*Task*:
Reproduce the records below word for word, leaving out the pictures.

*The records*:
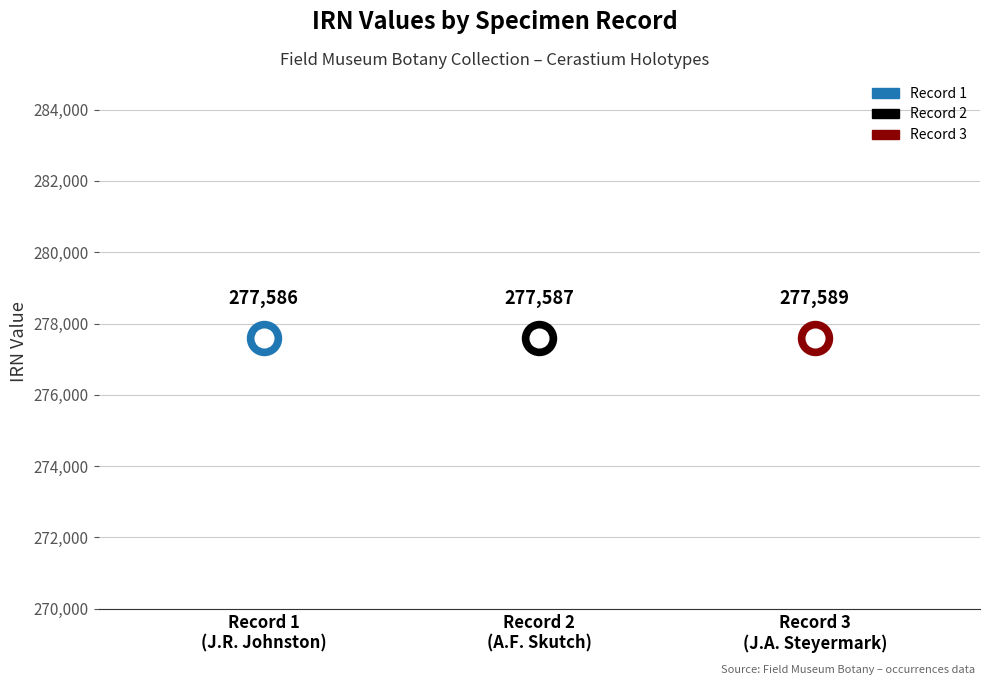

What is the change in value from a7d79e52
(IRN 277586) to c05e65cd
(IRN 277589)?

+3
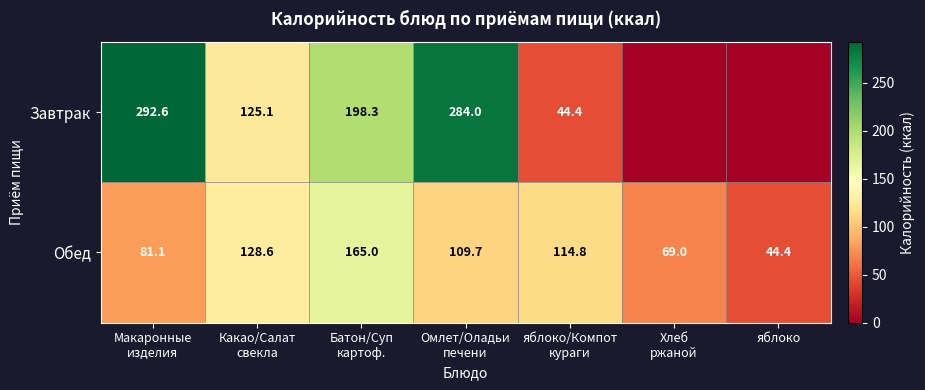

The value of Обед at яблоко is 71.0. True or false?

False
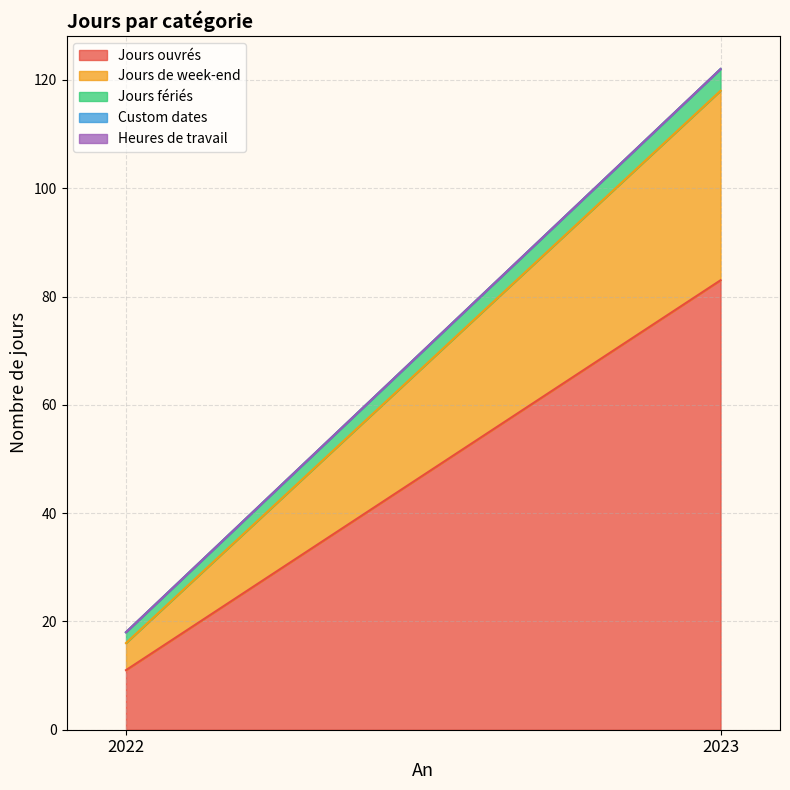

Is the value of Jours ouvrés at 2022 greater than the value of Heures de travail at 2023?

Yes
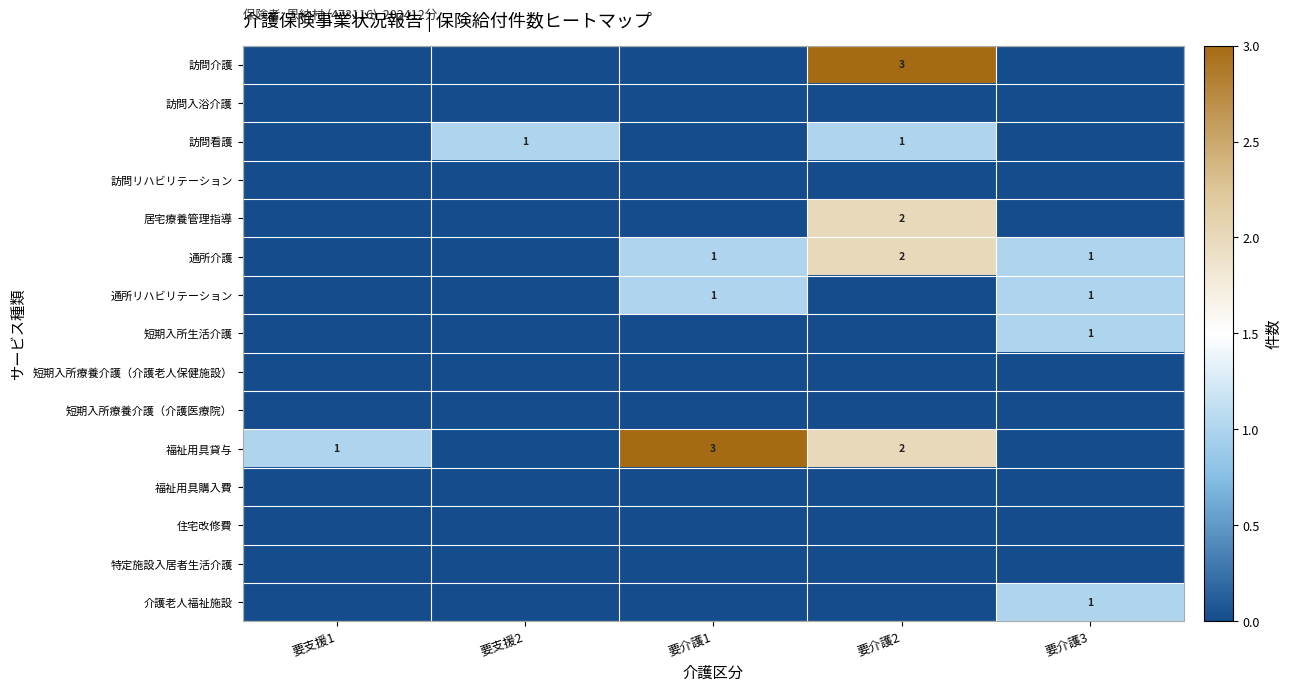

Is it true that 通所介護 equals 2 at 要介護2?

True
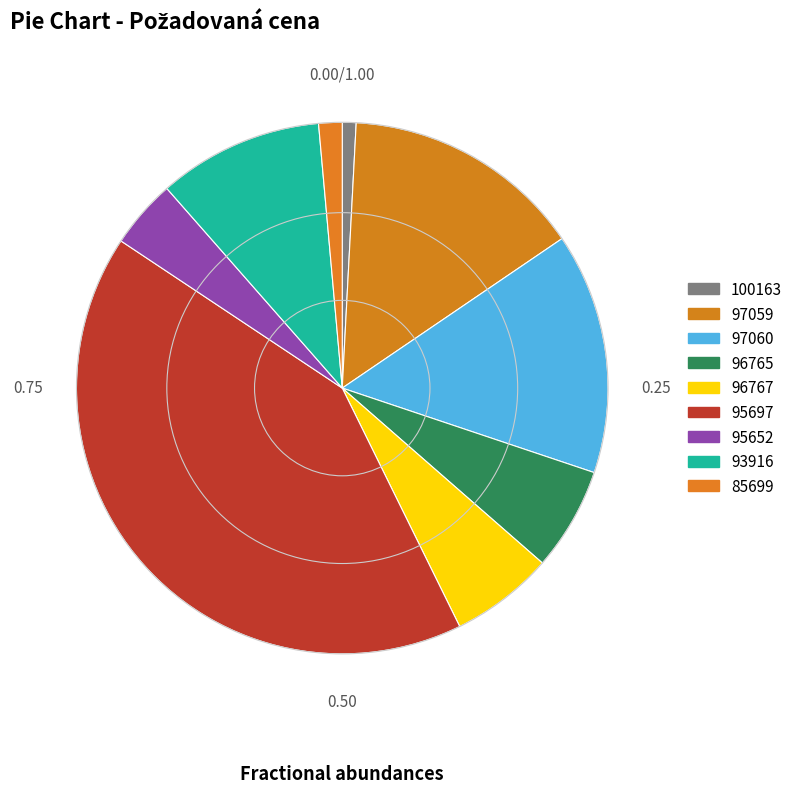

Combined, what portion of the pie is 96765 and 97060?

20.9%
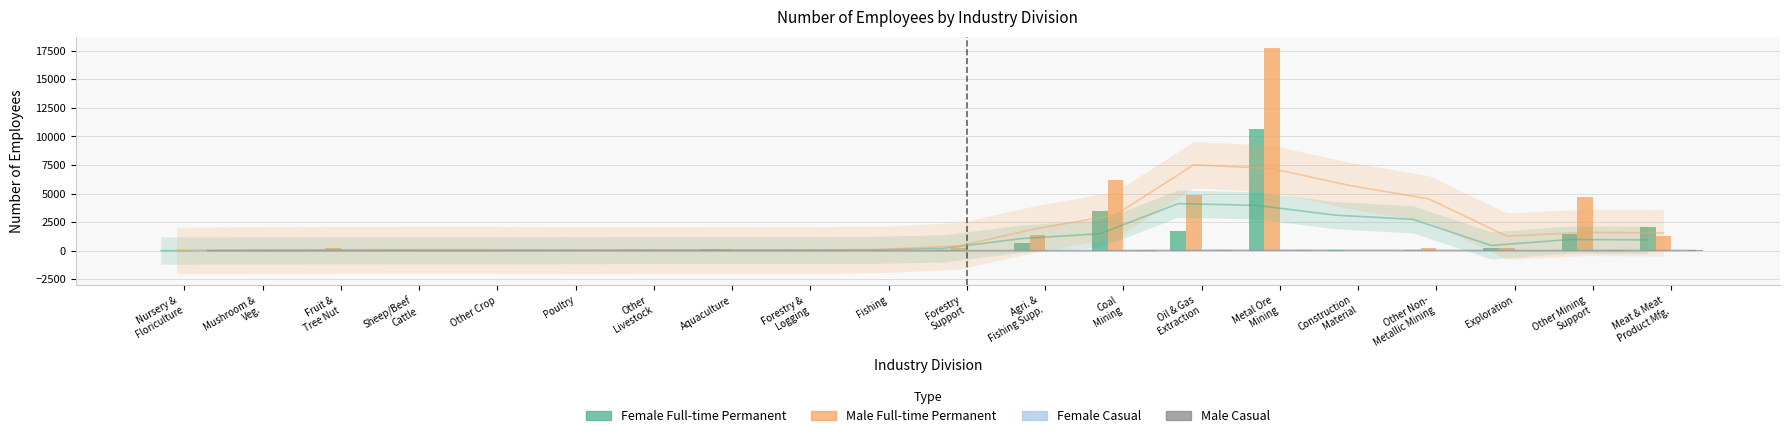

Count the number of categories in the chart.

20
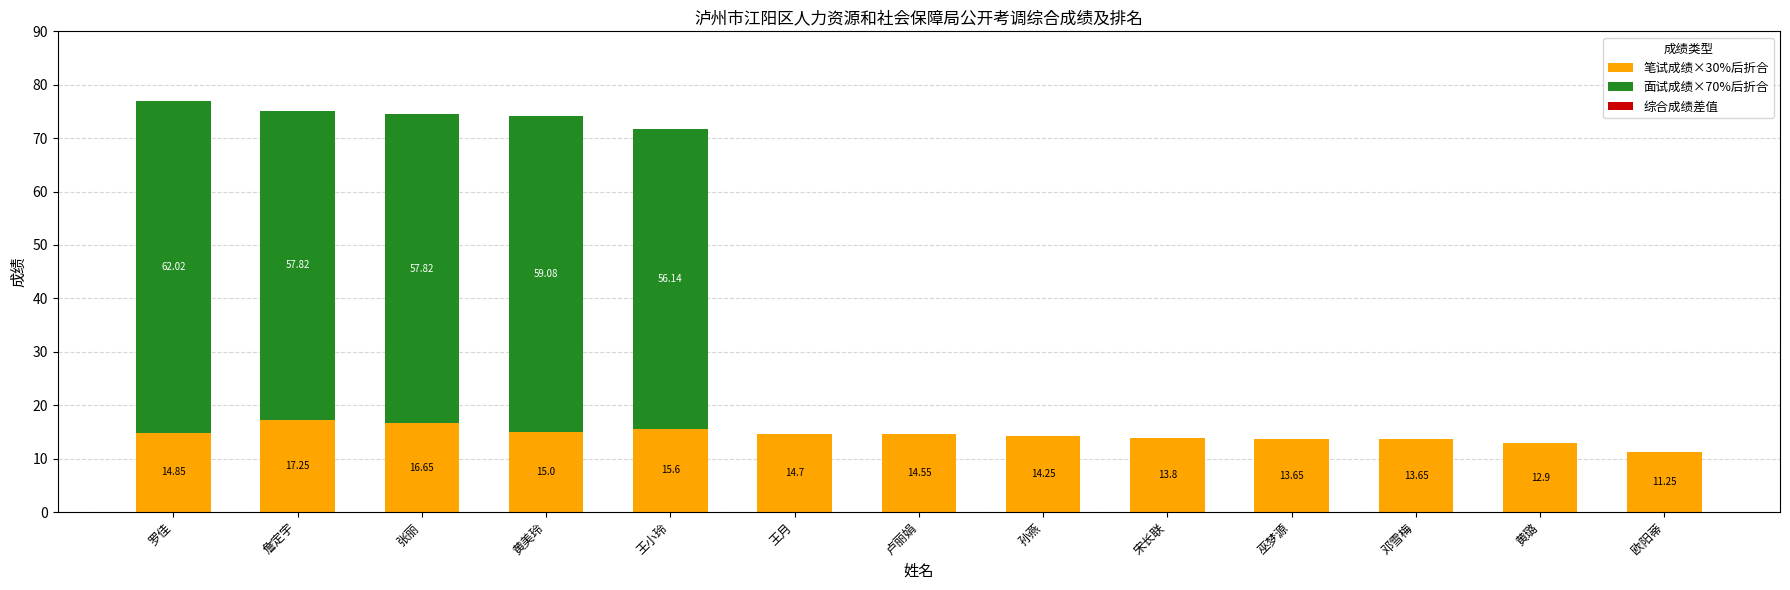

True or false: 笔试成绩×30%后折合 has a value of 10.2 at 罗佳.

False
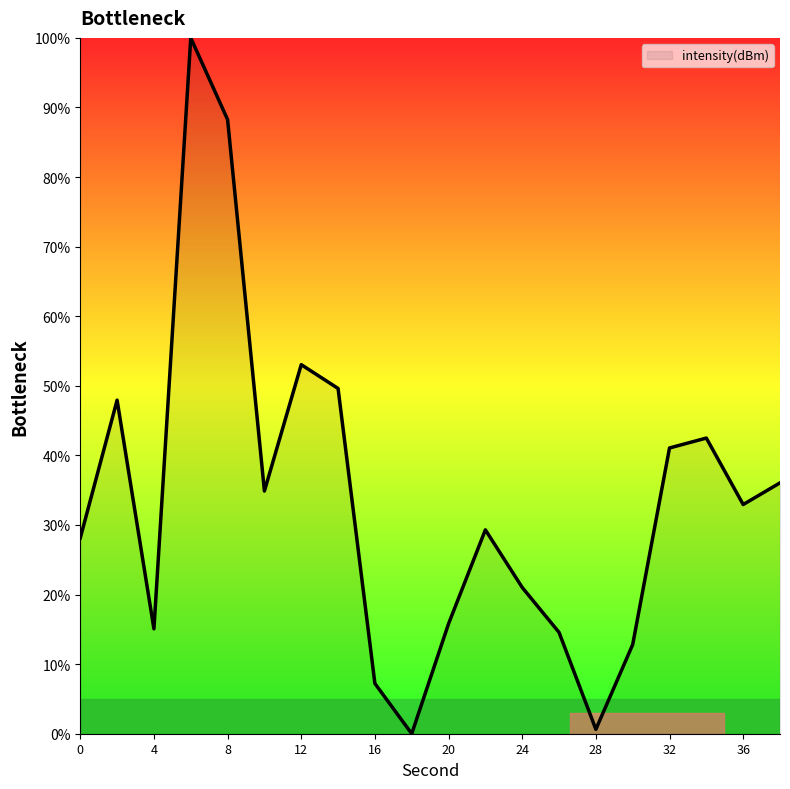

What is the greatest value displayed?

100.0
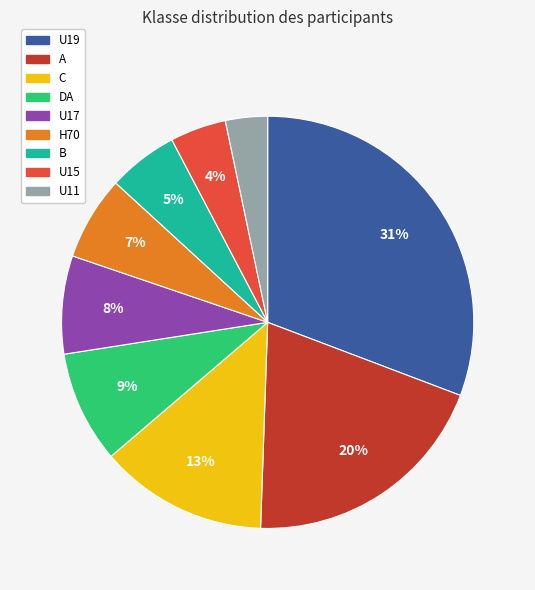

To the nearest percent, what percentage of the pie is B?

5%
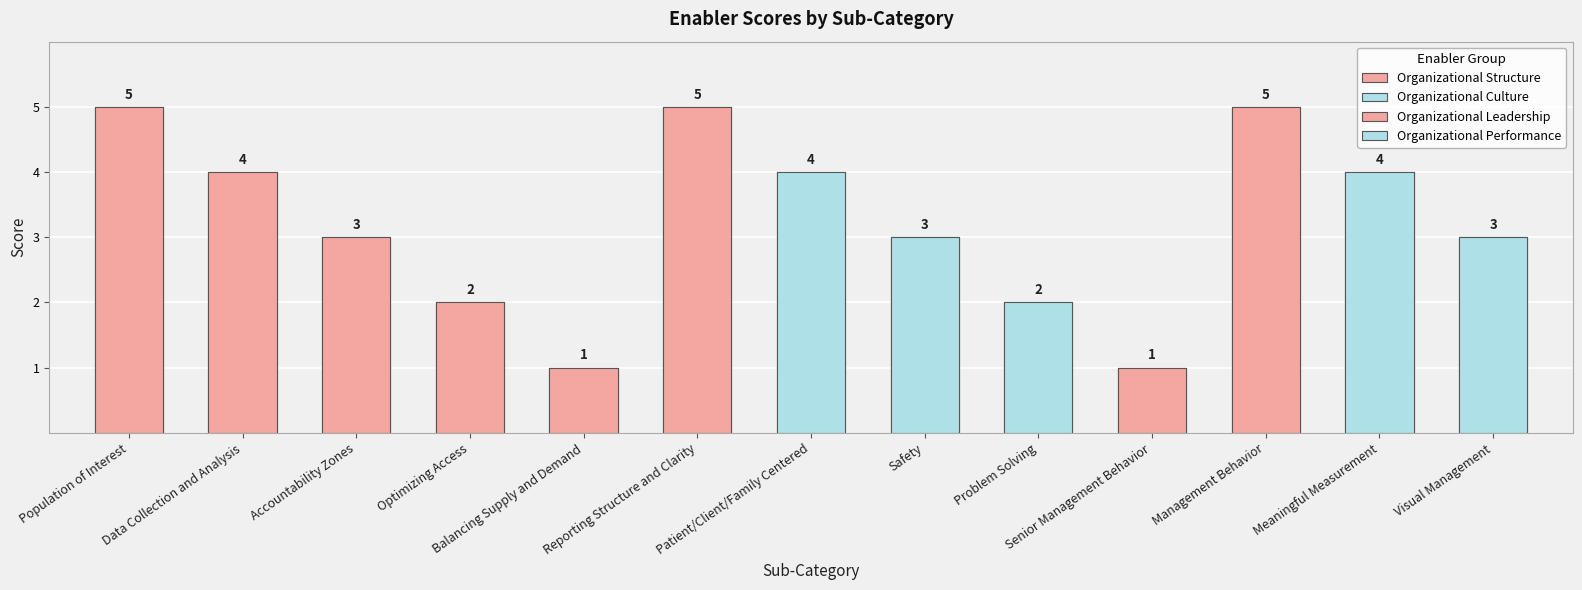

Rank the categories by value from lowest to highest.

Balancing Supply and Demand, Senior Management Behavior, Optimizing Access, Problem Solving, Accountability Zones, Safety, Visual Management, Data Collection and Analysis, Patient/Client/Family Centered, Meaningful Measurement, Population of Interest, Reporting Structure and Clarity, Management Behavior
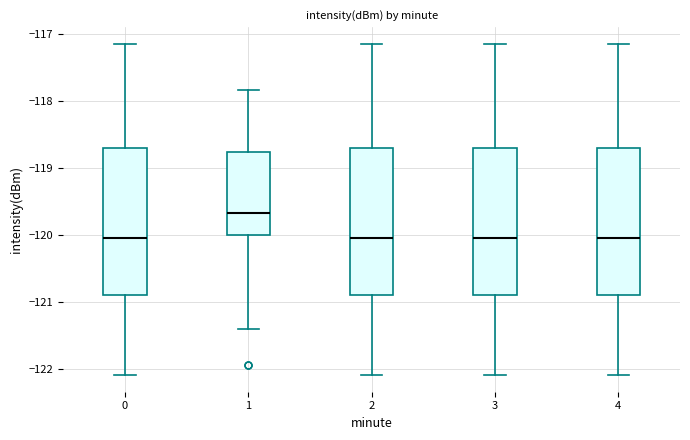

Where does the lower whisker of the box at x = 3 end on the y-axis? The values are not printed on the chart, so give them approximately, as read against the axis.

-122.1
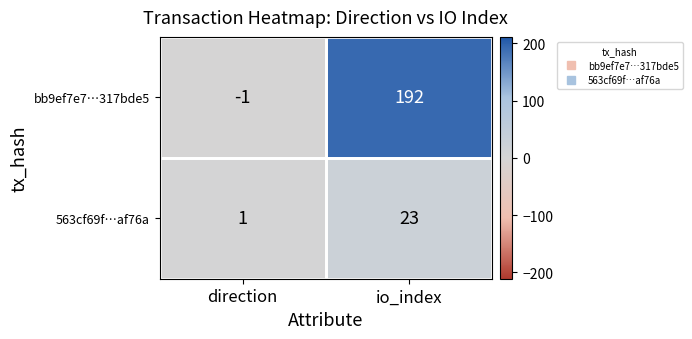

At which label is 563cf69f…af76a closest to 12?

direction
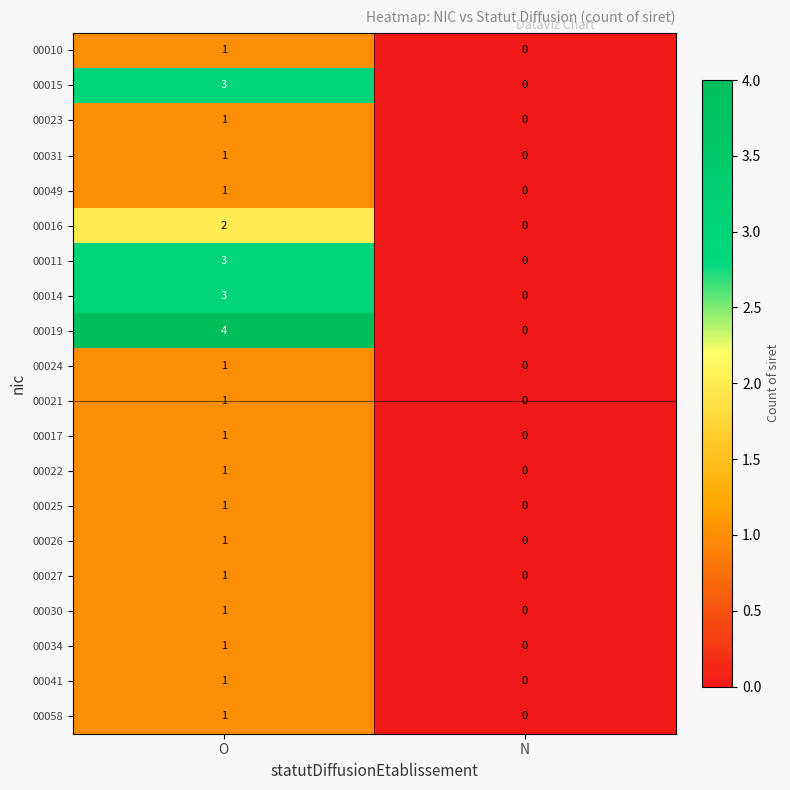

Between O and N, which series saw the biggest shift?

00019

*Answer area*:
What is the change in value from a7d79e52
(IRN 277586) to c05e65cd
(IRN 277589)?

+3

The value of Обед at яблоко is 71.0. True or false?

False

Is the value of Jours ouvrés at 2022 greater than the value of Heures de travail at 2023?

Yes

Is it true that 通所介護 equals 2 at 要介護2?

True

Combined, what portion of the pie is 96765 and 97060?

20.9%

Count the number of categories in the chart.

20

True or false: 笔试成绩×30%后折合 has a value of 10.2 at 罗佳.

False

What is the greatest value displayed?

100.0

To the nearest percent, what percentage of the pie is B?

5%

Rank the categories by value from lowest to highest.

Balancing Supply and Demand, Senior Management Behavior, Optimizing Access, Problem Solving, Accountability Zones, Safety, Visual Management, Data Collection and Analysis, Patient/Client/Family Centered, Meaningful Measurement, Population of Interest, Reporting Structure and Clarity, Management Behavior

Where does the lower whisker of the box at x = 3 end on the y-axis? The values are not printed on the chart, so give them approximately, as read against the axis.

-122.1

At which label is 563cf69f…af76a closest to 12?

direction

Between O and N, which series saw the biggest shift?

00019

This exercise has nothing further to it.